Employment benefits for chickens?

Hello. Since not all who come across this webpage are homesteaders or urban chicken keepers, I’d like to start with a question or 2: Have you EVER really seen a chicken lay an egg? Have you ever seen a woman give birth? ok …

IF you had ever seen a chicken give birth …ehh…lay an egg – you would KNOW it generally is HARD WORK, takes sometimes a very long time, sometimes tears something, there is a lot of panting and pushing, sometimes makes the hen let out a yelp, sometimes there is blood – and – doing it almost every day, week after week – is demanding on their bodies. And sometimes an egg gets stuck and unless remedied in time – the hen dies.

Before getting chickens myself, I had not realized that in egg production the word “labor” really does apply. Then I got chickens of my own and saw it with my own eyes. Those girls really do work very hard indeed. I just always thought – birds lay eggs, so it is natural, meaning easy, right?…except for the “overbred” part, as “normal” chickens only lay between 10 and 20 eggs per year, rather than 250- 320 per year.

I decided to “keep” our own chickens mainly for animal welfare reasons, no longer being able or willing to support the conditions millions of hens are forced to live under in the commercial chicken keeping industry. In addition, the eggs of those slave laborers, bless them all, are nutritionally inferior and the environmental impact of those operations are sometimes downright destructive. (links to follow when those posts have been written)

So recently, fertilized eggs in hand, I  am looking at getting more chickens a bit as if offering an employment. For as yet not developed eggs, I say something like this:

“Chicken spirits, we would like some eggs for our nutrition. In exchange for your product and labor, I am offering a chance for a life on earth as a chicken in our garden. This includes benefits such as bathing, sun bathing, scratching and pecking in the grasses and soil for worms and bugs. I offer a predator-safe place to sleep at night, daily free range on pasture  with greens  and organic soy free food, deep shade during the summer.Other benefits include: being seen, hearing the 4 lines, songs, love, preening and cuddling if desired and management of any overly interested and persistent roosters :).

This will last for  however long you can do any work… which point you may or may not be serving for someone as nutrition.

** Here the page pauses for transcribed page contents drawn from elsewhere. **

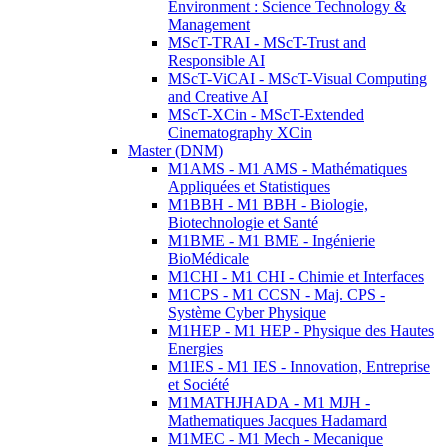
Environment : Science Technology &
Management
MScT-TRAI - MScT-Trust and
Responsible AI
MScT-ViCAI - MScT-Visual Computing
and Creative AI
MScT-XCin - MScT-Extended
Cinematography XCin
Master (DNM)
M1AMS - M1 AMS - Mathématiques
Appliquées et Statistiques
M1BBH - M1 BBH - Biologie,
Biotechnologie et Santé
M1BME - M1 BME - Ingénierie
BioMédicale
M1CHI - M1 CHI - Chimie et Interfaces
M1CPS - M1 CCSN - Maj. CPS -
Système Cyber Physique
M1HEP - M1 HEP - Physique des Hautes
Energies
M1IES - M1 IES - Innovation, Entreprise
et Société
M1MATHJHADA - M1 MJH -
Mathematiques Jacques Hadamard
M1MEC - M1 Mech - Mecanique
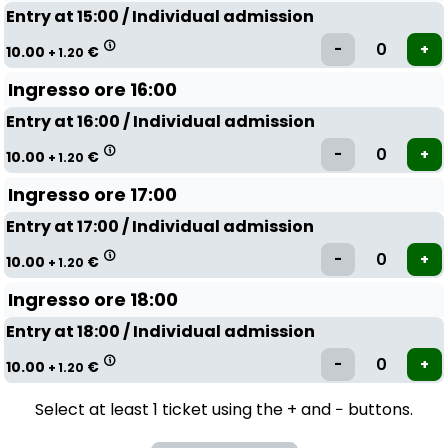
Entry at 15:00 / Individual admission
10.00
€
+ 1.20
Ingresso ore 16:00
Entry at 16:00 / Individual admission
10.00
€
+ 1.20
Ingresso ore 17:00
Entry at 17:00 / Individual admission
10.00
€
+ 1.20
Ingresso ore 18:00
Entry at 18:00 / Individual admission
10.00
€
+ 1.20
Select at least 1 ticket using the + and − buttons.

This will depend on your general demeanor as well as your willingness to also reliably hatch chicks and on the circumstances of those you serve.

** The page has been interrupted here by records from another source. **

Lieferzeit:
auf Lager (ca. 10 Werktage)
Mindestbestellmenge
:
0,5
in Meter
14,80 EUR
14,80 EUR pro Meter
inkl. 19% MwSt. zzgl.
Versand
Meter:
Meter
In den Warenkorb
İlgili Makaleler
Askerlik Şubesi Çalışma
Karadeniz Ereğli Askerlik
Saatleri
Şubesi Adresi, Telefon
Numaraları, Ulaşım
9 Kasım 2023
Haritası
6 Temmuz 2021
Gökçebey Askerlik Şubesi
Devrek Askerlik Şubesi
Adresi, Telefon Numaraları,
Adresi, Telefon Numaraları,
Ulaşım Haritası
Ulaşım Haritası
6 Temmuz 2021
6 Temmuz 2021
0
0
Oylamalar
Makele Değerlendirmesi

There will be no fake free range in overcrowded conditions, no de-beaking at birth and your hatched baby brothers will get a chance to experience life rather than being chopped up or suffocated at birth.

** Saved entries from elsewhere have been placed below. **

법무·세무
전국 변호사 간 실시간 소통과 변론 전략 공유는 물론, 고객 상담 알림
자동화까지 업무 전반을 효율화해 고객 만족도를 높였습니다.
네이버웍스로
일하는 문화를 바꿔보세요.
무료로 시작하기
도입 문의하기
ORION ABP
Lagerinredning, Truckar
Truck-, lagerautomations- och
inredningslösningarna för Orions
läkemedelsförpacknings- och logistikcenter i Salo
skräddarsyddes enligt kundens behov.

On this earth, we all have to face death one way or another and it is part of the deal for you too. Yours will likely be via cone and with prayers and gratitude. Some of you roosters will be going to the feedstore – with prayers for a good life. If that is not acceptable – please don’t come here to this location to incarnate and work.

That is the best I can do.

And below is a question for you, dear reader, and put I this photo together for you ….

If you are not vegan, you probably still eat eggs, no?

Where would you rather have YOUR eggs come from? If you care about animal welfare – please consider supporting your local farmers and chicken keepers who allow chickens a life where they can express their chicken-ness. Think globally, grow spiritually –  buy locally and resourced. Is it more expensive – yes, and considering, if you pay taxes, some of which go to the industry, you even pay more indirectly. And don’t be fooled by the marketing terms on the egg cartons.

I vote for better employment conditions everywhere.

Of course – pet chickens are kept for other reasons, but these chickens come here for a certain type of work.

🙂 I think our chickens have a pretty darn good job with great employment benefits.